WarnerMedia is two years out from launching an ad-supported version of its streaming service, HBO Max, but it already seems to have plans to let competing media companies sell ads on the platform.
John Stankey, chief executive officer of WarnerMedia, said last week at Code Media in California that his company will never have “a monopoly on creativity,” so HBO Max will naturally host content from competing media companies, who in turn will likely be able to sell ads against their content.
“We fully expect that once the AVOD (ad-supported video on demand) environment goes up, it’s not just going to be our content and our avails and inventory that’s in that environment,” said Stankey. “We very much would love this platform over time to receive content from others, as well as inventory from others to go with that content.”
This resembles the current distributor-network relationship in traditional linear TV, where both sides control a portion of ad inventory. Streaming disrupted that relationship as networks started launching their own services where they have full control over inventory.
Source: The Drum
WarnerMedia and parent company AT&T have the leverage to negotiate with media titans like Disney and Comcast/NBCU to secure reciprocal arrangements for direct access to advertising inventory on each other’s platforms. What remains to be seen is whether these companies can sort out the kind of terms with each other that allows for “data portability” between these platforms to enable advertisers to understand how consumers are engaging with content across platforms. It also stands to reason that the ad infrastructures to segment, serve, and report on these ad campaigns that AT&T and its peers like NBCU are using will need to be harmonized in some way to ensure that advertisers are realizing equivalent functionality on every platform.

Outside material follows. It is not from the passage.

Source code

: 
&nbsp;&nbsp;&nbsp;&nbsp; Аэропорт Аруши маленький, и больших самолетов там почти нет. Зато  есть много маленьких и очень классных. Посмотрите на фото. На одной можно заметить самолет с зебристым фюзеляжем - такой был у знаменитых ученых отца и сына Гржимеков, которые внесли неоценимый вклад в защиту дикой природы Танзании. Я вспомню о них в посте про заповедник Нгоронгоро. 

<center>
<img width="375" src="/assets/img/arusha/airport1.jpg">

What may transpire eventually as these aggregators begin to resemble old-guard MVPD distributors is a sharing and pooling of inventory that is managed by a 3rd entity wherein the rights owners (e.g. HBO) and distributors (e.g. NBCU) are able to achieve higher revenue yields for the inventory than if they go it alone and try to sell, manage, report, and bill for their ad avails against different inventory types and platforms.
Ultimately the sticking point may well be just what kind of allocation each party is willing to give the other. As the consolidation trend accelerates with massive groups controlling content rights and distribution, and with the complexity of the rights and revenues also increasing, unless they can come to terms on how much inventory they are willing to allow frenemies to have and under what conditions, advertisers may find themselves scaling the very high and slippery walls of very well-fortified gardens.